About three years ago, we published a piece titled, “What Robin Hood's New Board Members Bring to the Foundation,” which highlighted some interesting additions to the group's leadership. Laura Arnold was one of the prominent names back then because she and her husband have been known for big and bold national giving on issues like education, criminal justice, health and nutrition, and pension reform. While we tend to think of Robin Hood as a hub for New York-area hedge fund donors—who, indeed, are heavily represented on the group's board—this is also an organization keen to cultivate allies outside that orbit.
Robin Hood's recent announcement of five new board members underscores this point.
One of the new board members is Kaya Henderson, who is the former chancellor of DC Public Schools. John King Jr. is another new member and used to be the secretary of education under President Obama. King is the current leader of Education Trust. Joel S. Marcus, chairman, CEO, and founder of Alexandria Real Estate Equities, Inc. and Alexandria Venture Investments also joins the board. Robin Hood’s co-founder and former executive director, David Saltzman, is the fourth new member. And the last new member is Marta Tienda, Maurice P. During ’22 professor of demographic studies, professor of sociology and public affairs at Princeton University, and former director of the Office of Population Research.
The national tilt of Robin Hood's most recent board additions may cause some New York nonprofits to wonder if this move signals a shift in Robin Hood’s strategy.

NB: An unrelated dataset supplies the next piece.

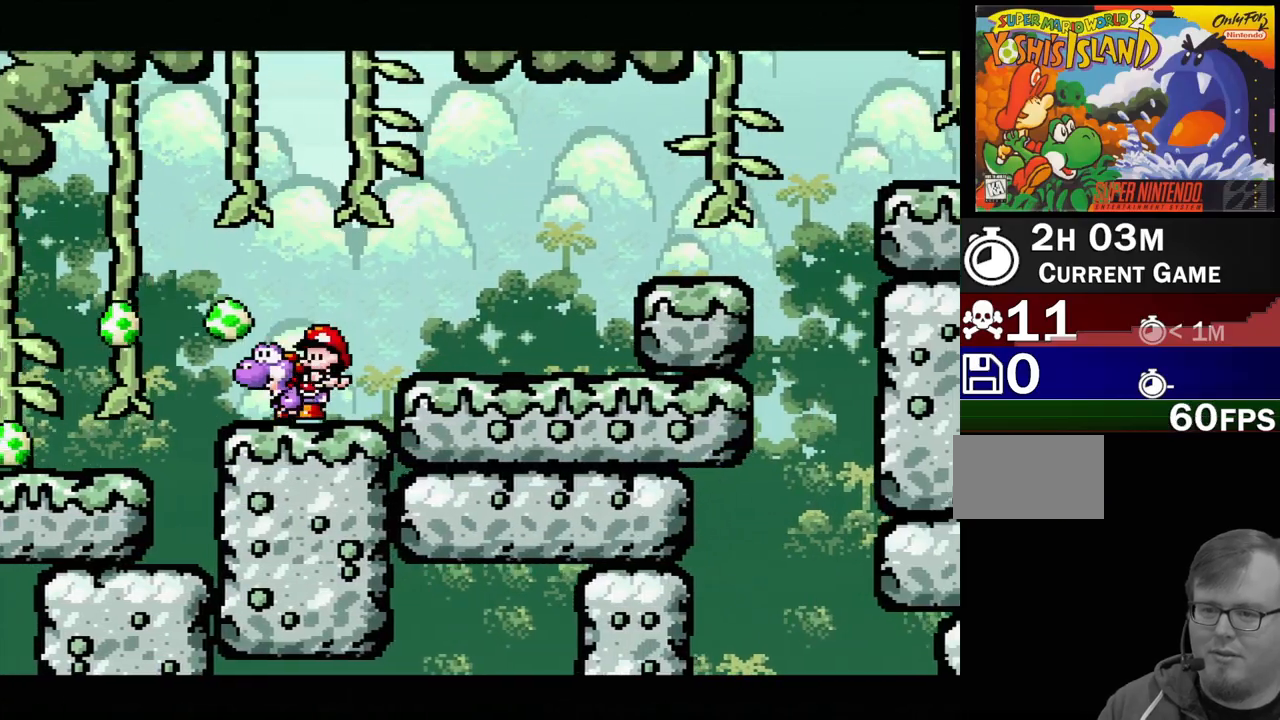
{"buttons": ["B", "Y"], "events": [[17, "B", "down"], [167, "B", "up"], [467, "DPAD_RIGHT", "up"], [483, "B", "down"]]}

For the foreseeable future, though, its seems that Robin Hood will remain focused on its mission of fighting poverty in New York City—but with an eye on helping other places emulate whatever successes it achieves with its work.
Larry Robbins, who recently stepped into the position of the funder’s board and chief executive officer made the following statement in a March 6 press release:
Our collaboration with these national leaders reinforces our objective of using our long-term investment in fighting poverty in New York City to create a national conversation and export successful interventions and programs to those in need throughout the United States.
This makes a lot of sense, given that as a foundation that made $129 million in grants in 2015, Robin Hood is actually one of the biggest anti-poverty funders in the United States—albeit one with a tight geographic focus. It certainly should be thinking nationally about how to share its results.
Another thing that the appointment of these new board members seems to signal is that Robin Hood will be giving even more attention to K-12 education going forward. Of course, this is a long-time pillar of the group's grantmaking, but by bringing in such powerful board talent in this area, we can't help but wonder if something new and bigger is afoot in this area.
Meanwhile, on the staff side of things, Chief Program Officer Michael Weinstein is leaving Robin Hood to become the new executive director of Impact Matters. Emary Aronson, who’s been with Robin Hood for nearly 20 years now, will take over his spot for now. Prior to this, she has been overseeing the funder’s education program.